I want to be honest about where the limits are. The Threat Terminal dataset is AI-generated, which means it operates under constraints that real phishing does not. Players review emails as a neutral third party, not as the intended target. Hyper-personalization and pretexting lose some of their real-world potency in that format. The study measures whether people can recognize the structural signature of a technique, which is a useful and separable question, but not the same as measuring real-world susceptibility.

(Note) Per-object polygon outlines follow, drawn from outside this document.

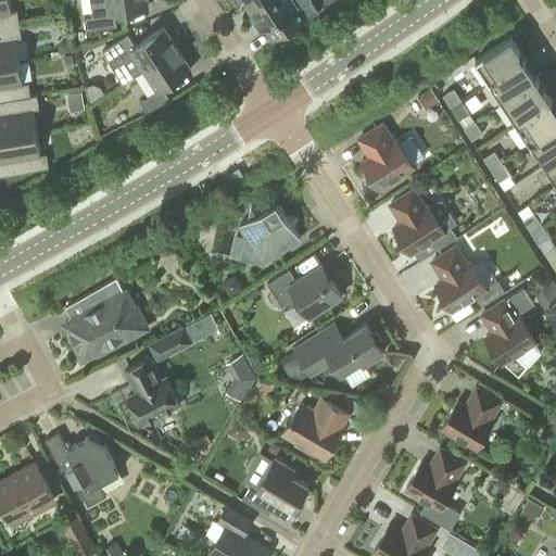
[(9,0),(0,0),(0,26),(19,24),(16,10),(11,11),(9,0)]
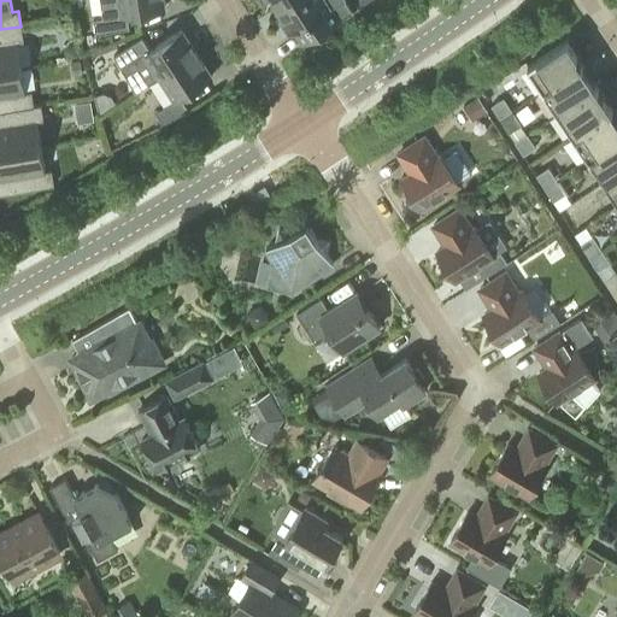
[(100,0),(104,18),(93,19),(95,34),(129,29),(127,15),(164,9),(162,0),(100,0)]
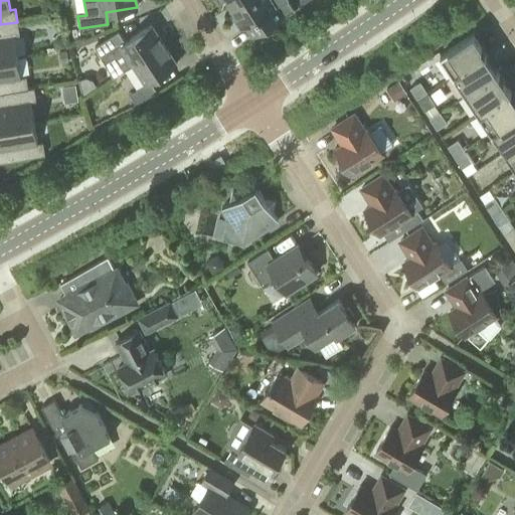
[(294,10),(287,0),(241,0),(232,6),(237,14),(233,17),(241,29),(266,14),(272,24),(294,10)]
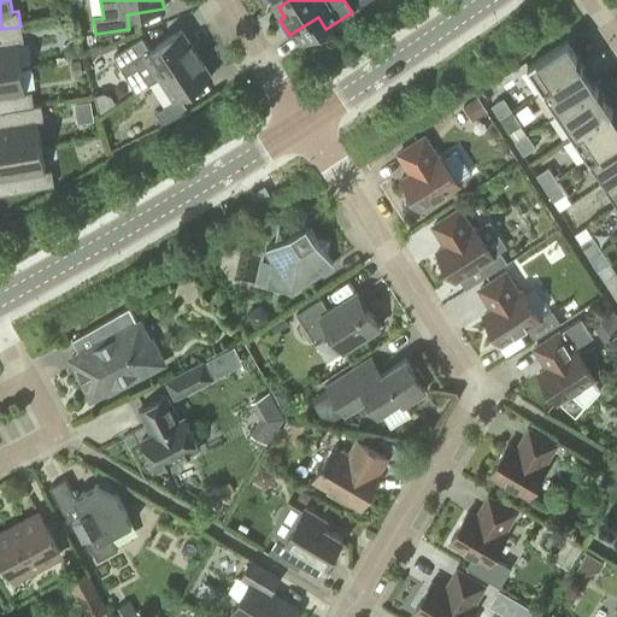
[(23,41),(21,27),(0,29),(0,70),(22,68),(17,42),(23,41)]
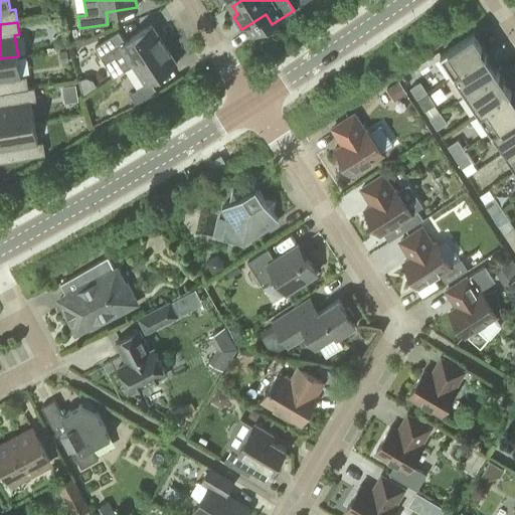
[(134,63),(164,44),(151,24),(125,41),(118,31),(95,46),(114,76),(134,63)]
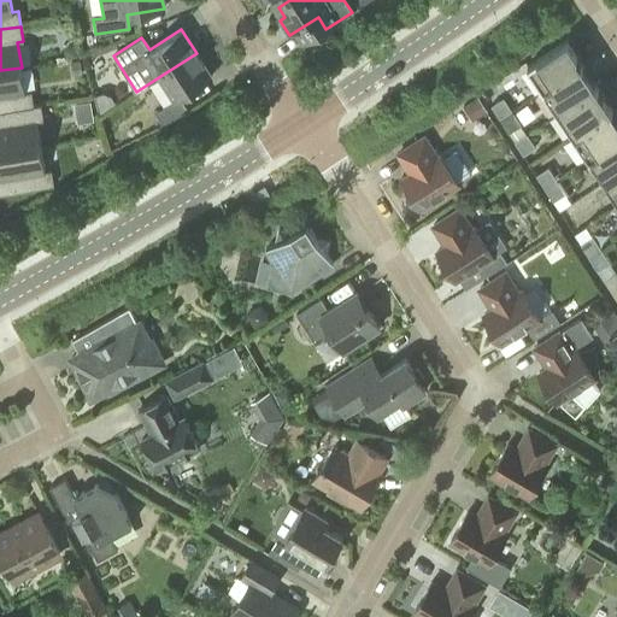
[(542,90),(582,64),(565,41),(527,66),(542,90)]
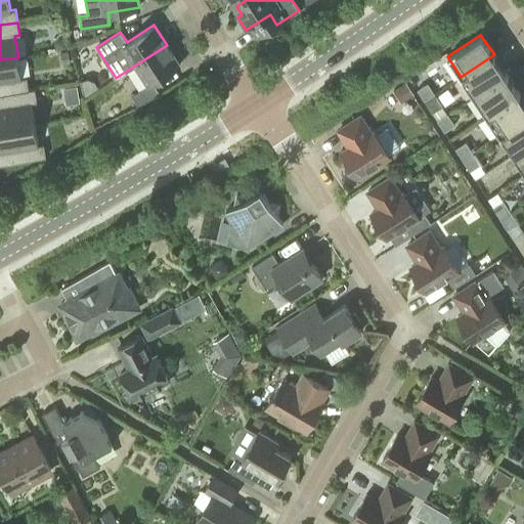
[(64,39),(57,39),(54,43),(55,49),(66,48),(64,39)]
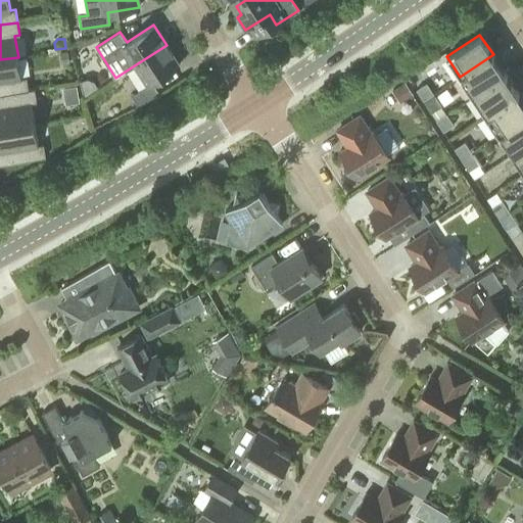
[(167,45),(136,64),(149,85),(132,95),(138,106),(159,93),(152,83),(179,65),(167,45)]
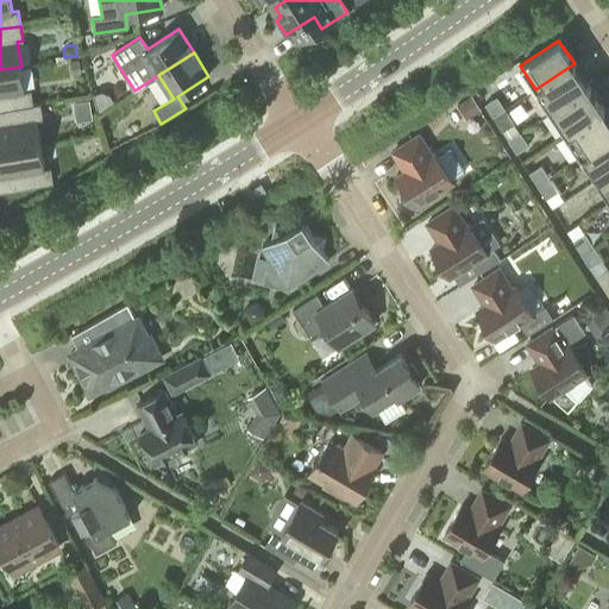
[(79,60),(70,61),(71,74),(80,73),(79,60)]
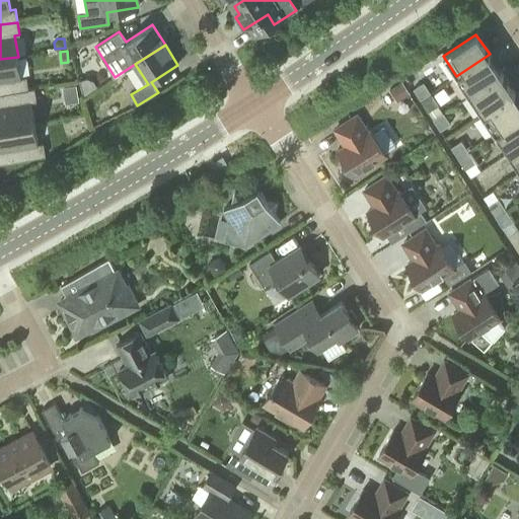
[(490,54),(456,76),(457,76),(459,75),(471,93),(502,73),(490,54)]
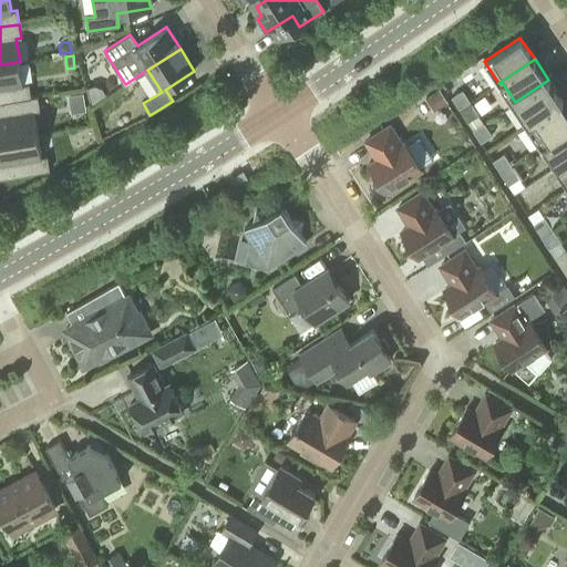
[(20,62),(0,64),(0,103),(31,99),(31,96),(29,83),(23,84),(20,62)]
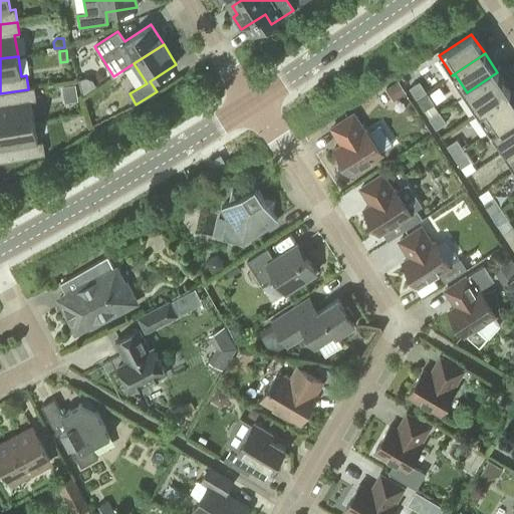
[(497,72),(467,92),(479,110),(477,112),(478,113),(510,91),(497,72)]
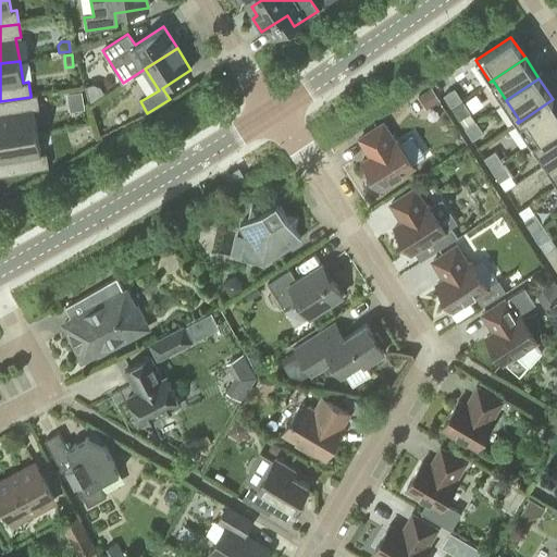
[(452,107),(462,100),(455,88),(443,95),(452,107)]
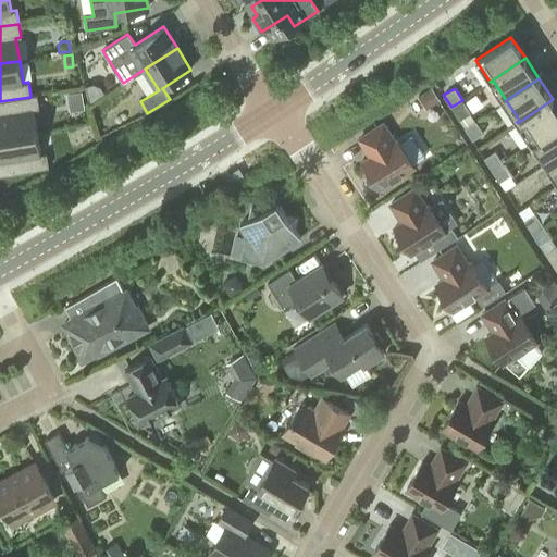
[(440,101),(437,98),(432,89),(419,97),(428,109),(440,101)]
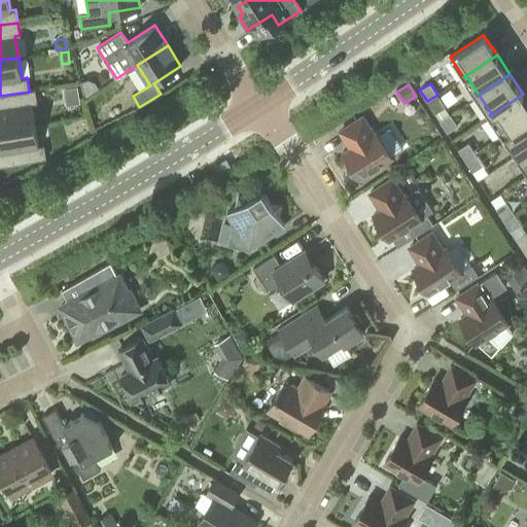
[(77,86),(63,89),(66,106),(80,104),(77,86)]
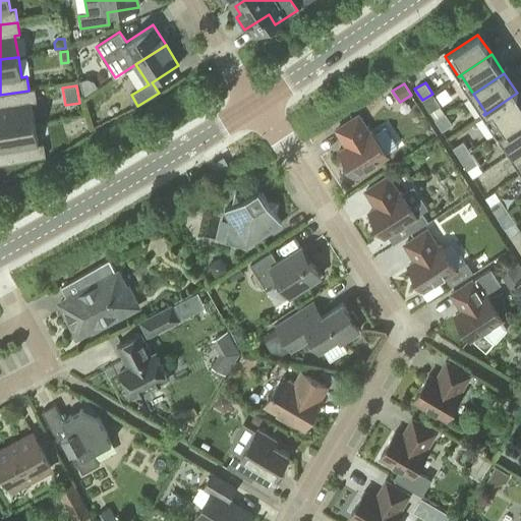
[(29,91),(0,95),(0,128),(35,123),(32,102),(37,101),(35,88),(29,89),(29,91)]
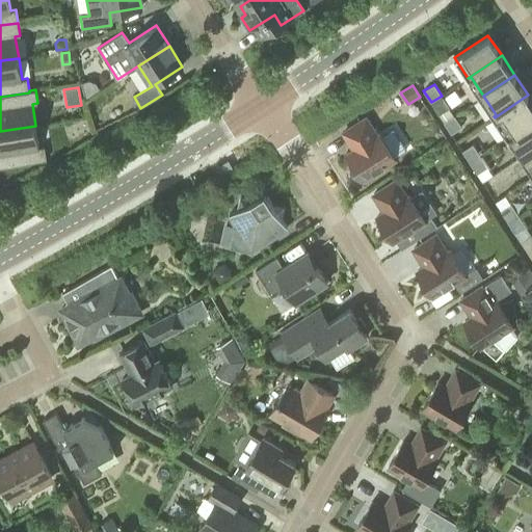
[(531,120),(531,101),(528,95),(495,117),(507,137),(531,120)]
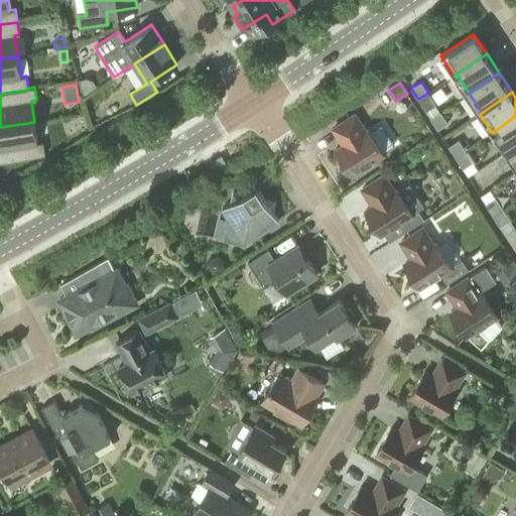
[(430,96),(419,103),(426,113),(437,106),(430,96)]
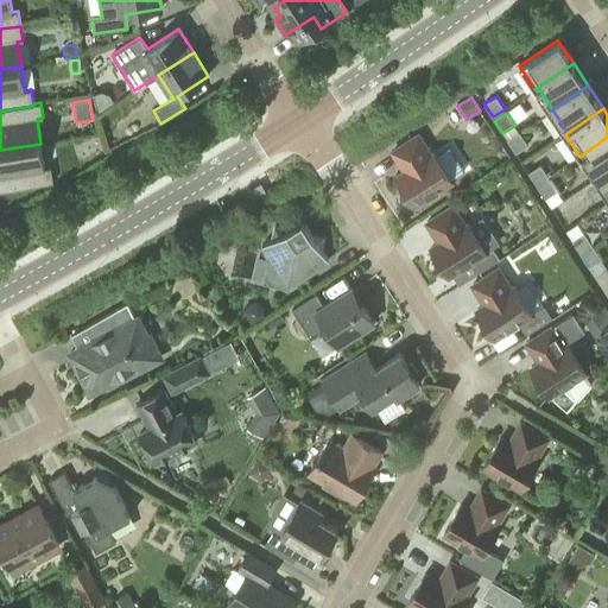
[(515,152),(527,145),(519,132),(507,139),(515,152)]
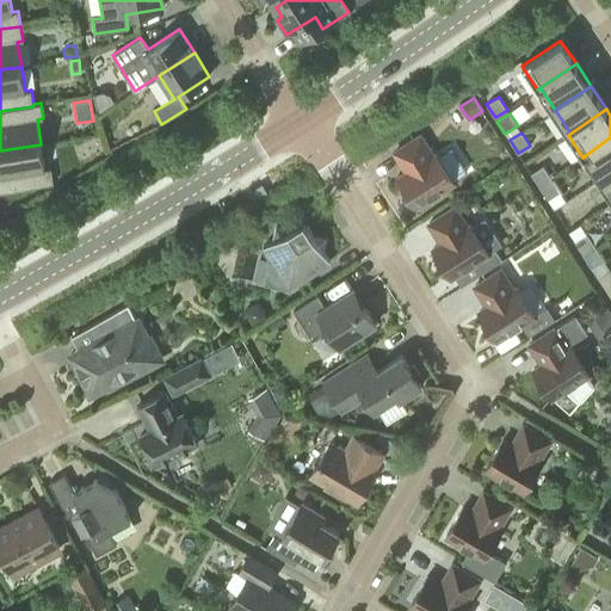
[(415,205),(454,180),(437,154),(433,155),(420,135),(394,152),(407,172),(399,178),(403,186),(402,195),(411,197),(415,205)]
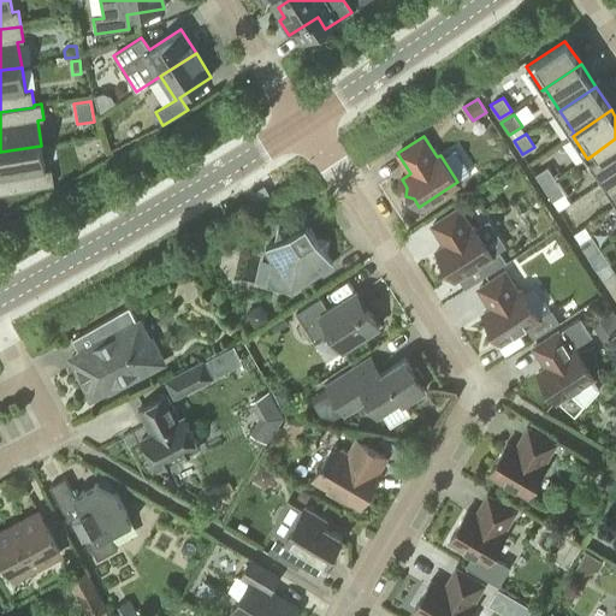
[(615,172),(615,138),(587,159),(588,159),(591,158),(605,179),(615,172)]
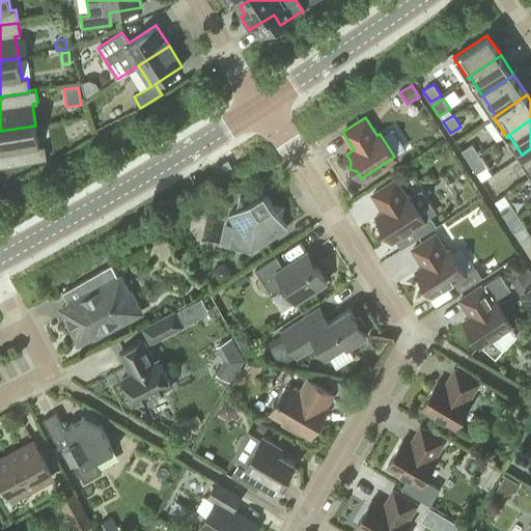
[(384,128),(393,152),(410,146),(400,121),(384,128)]
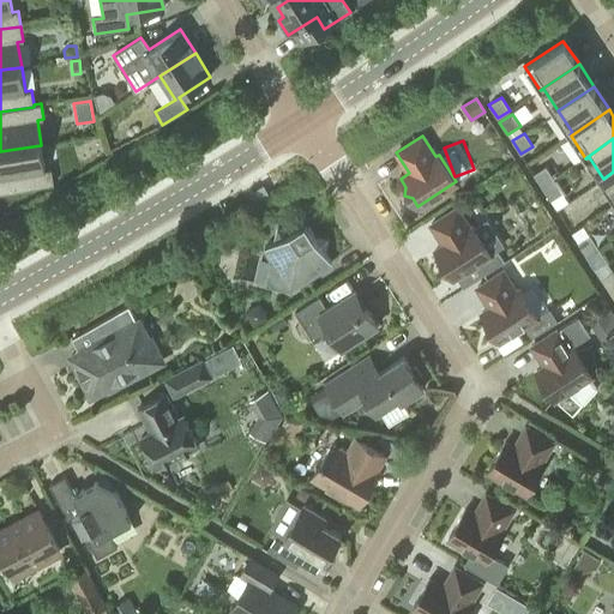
[(41,145),(0,151),(0,192),(53,185),(50,169),(44,170),(41,145)]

The sample is also self-selected. People who play a phishing detection game are more security-aware than the general population. That is fine for comparing techniques against each other within the sample, but it means the absolute detection rates will likely be higher than what you would see in a corporate environment.

These are known limitations, not disqualifying ones. The study is designed to answer a specific question: which techniques produce the largest gaps in human detection when language quality is controlled? If the data answers that with any confidence, it tells defenders something they do not currently know.

Where things are headed

Data collection is ongoing. The live findings update at research.scottaltiparmak.com/intel as responses come in. Once the sample is large enough to support meaningful analysis, I will publish the results.

In the meantime, the broader question stands. AI has changed what phishing looks like. Training and detection need to change with it. The organizations that adapt fastest will be the ones that understand the problem has shifted from "can your employees spot bad emails" to "can your employees make good decisions when every email looks real."

That is a harder problem. It is also a more interesting one.